A billionaire dies and arrives at the Pearly Gates. St Peter asks him: “What have you done to merit entrance into Heaven?”

The billionaire thought a moment, then said: “A week ago, I gave a quarter to a homeless person on the street.”

St. Peter asks Gabriel to check this out in the records, and after a moment Gabriel affirmed that it was true. St. Peter said: “Well, that’s fine, but it’s not really quite enough to get you into Heaven.”

The billionaire said: “Wait, wait! There’s more! Three years ago, I also gave a homeless person a quarter.” St. Peter nodded to Gabriel who, after a moment, nodded back to affirm that it was true.

St. Peter then whispered to Gabriel, “Well, what do you suggest we do with this fellow?”

Gabriel gave the billionaire a sidelong glance and then said to St. Peter: “Let’s give him back his 50 centers and tell him to go to Hell.”

Bollywood Star Says No to Gambling

Monday, January 2nd, 2012

Imran Kahn, the famous Bollywood actor has promised his fans that he won’t gamble again, after getting sidetracked while filming Ek Main Aur Ekk Tu in Vegas recently. Kahn told the media that his co-star Kareena taught him how to gamble and they both won quite a lot after playing. However, after he returned home to India and continued gambling, Kahn lost enough to have him make a public declaration that gambling has no part in his life. Now this is the type of drama that Bollywood films are made of!

Courtesy of LasVegasJokes:

“Late one afternoon, the Air Force folks out at Area 51 were very surprised to see a Cessna landing at their “secret” base. They immediately impounded the aircraft and hauled the pilot into an interrogation room.
The pilot’s story was that he took off from Las Vegas, got lost, and spotted the Base just as he was about to run out of fuel. The Air Force started a full FBI background check on the pilot and held him overnight during the investigation.
By the next day, they were finally convinced that the pilot really was lost and wasn’t a spy. They gassed up his airplane, gave him a terrifying “you-did-not-see-a-base” briefing, complete with threats of spending the rest of his life in prison, told him Las Vegas was that-a-way on such-and-such a heading, and sent him on his way.
The next day, to the total disbelief of the Air Force, the same Cessna showed up again. Once again, the MP’s surrounded the plane … only this time there were two people in the plane.
The same pilot jumped out and said, “Do anything you want to me, but my wife is in the plane and you have to tell her where I was last night!”

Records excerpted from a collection
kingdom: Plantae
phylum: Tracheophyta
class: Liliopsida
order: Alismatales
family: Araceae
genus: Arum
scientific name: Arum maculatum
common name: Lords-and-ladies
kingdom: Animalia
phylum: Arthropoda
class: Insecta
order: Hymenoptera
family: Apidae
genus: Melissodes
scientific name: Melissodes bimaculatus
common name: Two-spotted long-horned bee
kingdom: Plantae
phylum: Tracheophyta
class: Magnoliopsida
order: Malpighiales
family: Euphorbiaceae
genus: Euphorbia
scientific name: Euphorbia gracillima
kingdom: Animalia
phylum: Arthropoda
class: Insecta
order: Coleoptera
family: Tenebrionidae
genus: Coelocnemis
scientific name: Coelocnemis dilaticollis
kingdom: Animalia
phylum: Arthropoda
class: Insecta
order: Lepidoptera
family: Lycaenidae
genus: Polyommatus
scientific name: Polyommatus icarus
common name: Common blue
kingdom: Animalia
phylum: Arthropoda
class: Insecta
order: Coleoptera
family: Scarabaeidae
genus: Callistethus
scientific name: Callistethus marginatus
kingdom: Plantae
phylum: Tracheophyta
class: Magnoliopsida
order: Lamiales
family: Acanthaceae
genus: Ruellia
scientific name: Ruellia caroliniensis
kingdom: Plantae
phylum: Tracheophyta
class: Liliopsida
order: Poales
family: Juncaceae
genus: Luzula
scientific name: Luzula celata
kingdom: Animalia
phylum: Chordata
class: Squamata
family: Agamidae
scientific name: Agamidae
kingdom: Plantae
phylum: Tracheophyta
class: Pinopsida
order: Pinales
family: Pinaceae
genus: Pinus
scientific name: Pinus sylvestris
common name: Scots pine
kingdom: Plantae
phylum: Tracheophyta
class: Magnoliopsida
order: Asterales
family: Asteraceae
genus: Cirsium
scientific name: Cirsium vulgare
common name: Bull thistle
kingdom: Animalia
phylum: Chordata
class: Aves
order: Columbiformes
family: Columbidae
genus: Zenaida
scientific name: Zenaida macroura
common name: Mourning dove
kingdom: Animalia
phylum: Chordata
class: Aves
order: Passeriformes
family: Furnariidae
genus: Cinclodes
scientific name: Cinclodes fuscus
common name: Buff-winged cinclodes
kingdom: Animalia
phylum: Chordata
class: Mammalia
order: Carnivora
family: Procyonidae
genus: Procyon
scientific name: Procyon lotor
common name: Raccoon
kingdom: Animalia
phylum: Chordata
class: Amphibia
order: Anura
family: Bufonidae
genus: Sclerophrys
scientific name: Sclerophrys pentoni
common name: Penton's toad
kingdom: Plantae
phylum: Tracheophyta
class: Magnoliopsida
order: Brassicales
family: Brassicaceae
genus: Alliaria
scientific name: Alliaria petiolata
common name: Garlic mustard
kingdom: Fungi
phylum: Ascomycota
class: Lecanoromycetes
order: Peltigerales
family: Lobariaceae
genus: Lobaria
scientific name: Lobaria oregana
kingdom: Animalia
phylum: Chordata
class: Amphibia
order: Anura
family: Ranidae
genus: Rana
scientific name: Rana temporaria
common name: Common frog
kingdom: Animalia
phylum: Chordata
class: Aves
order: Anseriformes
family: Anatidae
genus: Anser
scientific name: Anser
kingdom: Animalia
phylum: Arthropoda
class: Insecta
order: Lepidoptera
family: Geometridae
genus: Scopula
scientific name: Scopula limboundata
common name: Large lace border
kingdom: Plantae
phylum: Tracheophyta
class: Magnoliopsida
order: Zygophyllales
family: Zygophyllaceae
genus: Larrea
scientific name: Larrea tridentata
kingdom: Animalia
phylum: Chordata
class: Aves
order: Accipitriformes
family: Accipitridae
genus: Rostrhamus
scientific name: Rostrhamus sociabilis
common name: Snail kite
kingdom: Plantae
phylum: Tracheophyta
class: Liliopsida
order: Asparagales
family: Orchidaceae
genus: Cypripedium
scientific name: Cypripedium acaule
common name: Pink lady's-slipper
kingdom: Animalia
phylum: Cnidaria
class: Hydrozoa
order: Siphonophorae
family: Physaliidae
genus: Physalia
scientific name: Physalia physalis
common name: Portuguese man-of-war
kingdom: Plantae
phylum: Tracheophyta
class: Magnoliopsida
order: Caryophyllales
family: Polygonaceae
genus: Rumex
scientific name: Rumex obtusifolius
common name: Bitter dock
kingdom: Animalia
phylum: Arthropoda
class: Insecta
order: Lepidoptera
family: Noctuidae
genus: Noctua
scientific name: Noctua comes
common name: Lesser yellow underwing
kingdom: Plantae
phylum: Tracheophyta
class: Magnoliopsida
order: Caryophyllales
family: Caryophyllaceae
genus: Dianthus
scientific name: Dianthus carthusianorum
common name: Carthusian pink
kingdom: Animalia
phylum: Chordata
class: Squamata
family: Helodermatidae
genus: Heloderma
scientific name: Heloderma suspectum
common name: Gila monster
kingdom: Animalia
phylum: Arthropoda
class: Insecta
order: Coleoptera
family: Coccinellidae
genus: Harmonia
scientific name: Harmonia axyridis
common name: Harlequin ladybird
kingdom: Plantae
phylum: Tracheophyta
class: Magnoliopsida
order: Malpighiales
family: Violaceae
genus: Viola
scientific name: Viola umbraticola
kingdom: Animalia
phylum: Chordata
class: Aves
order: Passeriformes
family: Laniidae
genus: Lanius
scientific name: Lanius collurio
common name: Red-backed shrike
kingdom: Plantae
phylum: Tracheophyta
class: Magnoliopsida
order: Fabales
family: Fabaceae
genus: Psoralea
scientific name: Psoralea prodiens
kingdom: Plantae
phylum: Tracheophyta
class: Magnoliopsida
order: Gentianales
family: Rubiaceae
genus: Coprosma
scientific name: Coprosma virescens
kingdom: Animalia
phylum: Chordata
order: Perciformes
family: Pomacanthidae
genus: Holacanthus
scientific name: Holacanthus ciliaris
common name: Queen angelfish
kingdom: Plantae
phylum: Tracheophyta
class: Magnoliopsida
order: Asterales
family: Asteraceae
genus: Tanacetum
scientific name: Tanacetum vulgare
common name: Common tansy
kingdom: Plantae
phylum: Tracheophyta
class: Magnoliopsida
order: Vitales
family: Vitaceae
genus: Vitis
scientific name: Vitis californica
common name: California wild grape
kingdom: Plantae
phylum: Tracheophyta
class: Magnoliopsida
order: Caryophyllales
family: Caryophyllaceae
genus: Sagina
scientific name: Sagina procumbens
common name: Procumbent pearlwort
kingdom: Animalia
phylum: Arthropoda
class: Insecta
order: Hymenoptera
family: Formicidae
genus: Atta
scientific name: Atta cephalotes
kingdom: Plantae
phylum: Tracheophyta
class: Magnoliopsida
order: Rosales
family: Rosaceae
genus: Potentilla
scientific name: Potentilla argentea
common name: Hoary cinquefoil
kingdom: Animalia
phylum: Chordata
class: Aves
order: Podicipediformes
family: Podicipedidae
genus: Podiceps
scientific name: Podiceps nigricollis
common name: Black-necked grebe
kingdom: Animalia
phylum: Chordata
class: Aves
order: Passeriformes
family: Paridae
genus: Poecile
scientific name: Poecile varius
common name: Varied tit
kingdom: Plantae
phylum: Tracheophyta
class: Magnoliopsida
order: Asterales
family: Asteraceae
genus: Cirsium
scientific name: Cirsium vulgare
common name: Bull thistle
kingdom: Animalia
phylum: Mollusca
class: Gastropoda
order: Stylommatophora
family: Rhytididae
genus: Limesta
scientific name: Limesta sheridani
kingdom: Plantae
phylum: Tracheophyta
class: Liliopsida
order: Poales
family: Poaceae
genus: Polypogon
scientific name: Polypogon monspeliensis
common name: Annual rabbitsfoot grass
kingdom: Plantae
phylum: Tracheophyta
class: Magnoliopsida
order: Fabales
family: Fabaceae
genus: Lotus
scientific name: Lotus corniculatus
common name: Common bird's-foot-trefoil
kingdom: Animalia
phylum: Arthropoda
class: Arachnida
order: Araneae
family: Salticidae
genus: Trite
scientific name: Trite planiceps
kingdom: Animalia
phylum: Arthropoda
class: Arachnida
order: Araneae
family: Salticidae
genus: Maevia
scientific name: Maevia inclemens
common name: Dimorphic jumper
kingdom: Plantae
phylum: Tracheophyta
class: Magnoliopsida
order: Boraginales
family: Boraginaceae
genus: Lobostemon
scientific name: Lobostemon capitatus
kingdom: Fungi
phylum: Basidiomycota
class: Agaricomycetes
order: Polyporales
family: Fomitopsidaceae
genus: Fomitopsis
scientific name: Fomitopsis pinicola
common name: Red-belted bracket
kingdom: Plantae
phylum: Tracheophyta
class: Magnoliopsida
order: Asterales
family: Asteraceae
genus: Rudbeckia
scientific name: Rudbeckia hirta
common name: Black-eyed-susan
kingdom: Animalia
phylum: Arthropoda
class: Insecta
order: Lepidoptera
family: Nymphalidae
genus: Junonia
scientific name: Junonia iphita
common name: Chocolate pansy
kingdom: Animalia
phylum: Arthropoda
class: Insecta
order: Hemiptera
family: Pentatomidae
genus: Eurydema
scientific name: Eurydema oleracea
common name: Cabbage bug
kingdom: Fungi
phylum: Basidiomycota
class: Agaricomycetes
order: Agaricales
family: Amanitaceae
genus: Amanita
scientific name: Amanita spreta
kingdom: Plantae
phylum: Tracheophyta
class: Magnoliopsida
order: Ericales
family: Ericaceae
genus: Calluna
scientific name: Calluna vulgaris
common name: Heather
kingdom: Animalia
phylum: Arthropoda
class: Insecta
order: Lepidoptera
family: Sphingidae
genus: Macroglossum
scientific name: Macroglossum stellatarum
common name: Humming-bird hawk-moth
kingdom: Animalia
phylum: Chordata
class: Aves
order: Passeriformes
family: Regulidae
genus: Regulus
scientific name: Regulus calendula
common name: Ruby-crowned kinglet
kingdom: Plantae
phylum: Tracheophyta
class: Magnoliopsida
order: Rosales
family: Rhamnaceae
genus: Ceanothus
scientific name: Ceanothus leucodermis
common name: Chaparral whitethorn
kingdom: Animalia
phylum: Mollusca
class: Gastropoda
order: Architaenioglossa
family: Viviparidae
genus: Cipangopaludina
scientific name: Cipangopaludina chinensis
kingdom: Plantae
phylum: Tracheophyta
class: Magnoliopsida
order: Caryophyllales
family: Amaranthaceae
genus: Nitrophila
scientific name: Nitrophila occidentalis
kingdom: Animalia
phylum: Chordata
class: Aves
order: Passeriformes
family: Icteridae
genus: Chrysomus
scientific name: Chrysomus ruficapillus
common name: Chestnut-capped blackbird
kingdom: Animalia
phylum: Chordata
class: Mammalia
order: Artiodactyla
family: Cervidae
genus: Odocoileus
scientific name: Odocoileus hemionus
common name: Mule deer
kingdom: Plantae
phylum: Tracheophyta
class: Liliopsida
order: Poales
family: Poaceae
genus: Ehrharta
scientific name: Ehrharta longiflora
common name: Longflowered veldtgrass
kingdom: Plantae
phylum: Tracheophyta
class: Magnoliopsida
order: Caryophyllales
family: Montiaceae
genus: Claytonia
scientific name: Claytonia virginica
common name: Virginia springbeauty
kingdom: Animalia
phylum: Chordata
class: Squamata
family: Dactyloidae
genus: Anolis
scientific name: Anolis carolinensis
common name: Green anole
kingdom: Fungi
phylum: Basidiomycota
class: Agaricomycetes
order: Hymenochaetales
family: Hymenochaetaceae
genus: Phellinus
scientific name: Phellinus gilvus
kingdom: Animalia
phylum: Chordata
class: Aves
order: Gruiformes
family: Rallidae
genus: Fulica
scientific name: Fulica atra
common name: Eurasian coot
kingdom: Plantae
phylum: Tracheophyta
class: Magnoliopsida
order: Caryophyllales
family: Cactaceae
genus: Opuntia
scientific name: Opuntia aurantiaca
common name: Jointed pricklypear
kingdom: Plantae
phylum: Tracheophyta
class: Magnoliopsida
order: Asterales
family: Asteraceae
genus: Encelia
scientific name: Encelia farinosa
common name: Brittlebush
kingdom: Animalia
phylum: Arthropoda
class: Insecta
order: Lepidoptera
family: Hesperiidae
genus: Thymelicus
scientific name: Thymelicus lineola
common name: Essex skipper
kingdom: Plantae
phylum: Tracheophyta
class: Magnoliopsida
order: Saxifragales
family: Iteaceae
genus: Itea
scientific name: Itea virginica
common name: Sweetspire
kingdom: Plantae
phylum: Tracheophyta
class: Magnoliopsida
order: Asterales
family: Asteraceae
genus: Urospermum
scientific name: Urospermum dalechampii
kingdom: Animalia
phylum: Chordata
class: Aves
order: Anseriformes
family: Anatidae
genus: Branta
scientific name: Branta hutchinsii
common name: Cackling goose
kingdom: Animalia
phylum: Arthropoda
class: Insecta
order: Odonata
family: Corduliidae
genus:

◆ Activity list ◆
(A) List every person the humor text names with a proper name.
(B) Quote the humor text from "Bollywood Star Says" to "an interrogation room.".

◆ Task results ◆
(A)
St. Peter
Gabriel
Imran Kahn
Kareena

(B)
Bollywood Star Says No to Gambling

Monday, January 2nd, 2012

Imran Kahn, the famous Bollywood actor has promised his fans that he won’t gamble again, after getting sidetracked while filming Ek Main Aur Ekk Tu in Vegas recently. Kahn told the media that his co-star Kareena taught him how to gamble and they both won quite a lot after playing. However, after he returned home to India and continued gambling, Kahn lost enough to have him make a public declaration that gambling has no part in his life. Now this is the type of drama that Bollywood films are made of!

Courtesy of LasVegasJokes:

“Late one afternoon, the Air Force folks out at Area 51 were very surprised to see a Cessna landing at their “secret” base. They immediately impounded the aircraft and hauled the pilot into an interrogation room.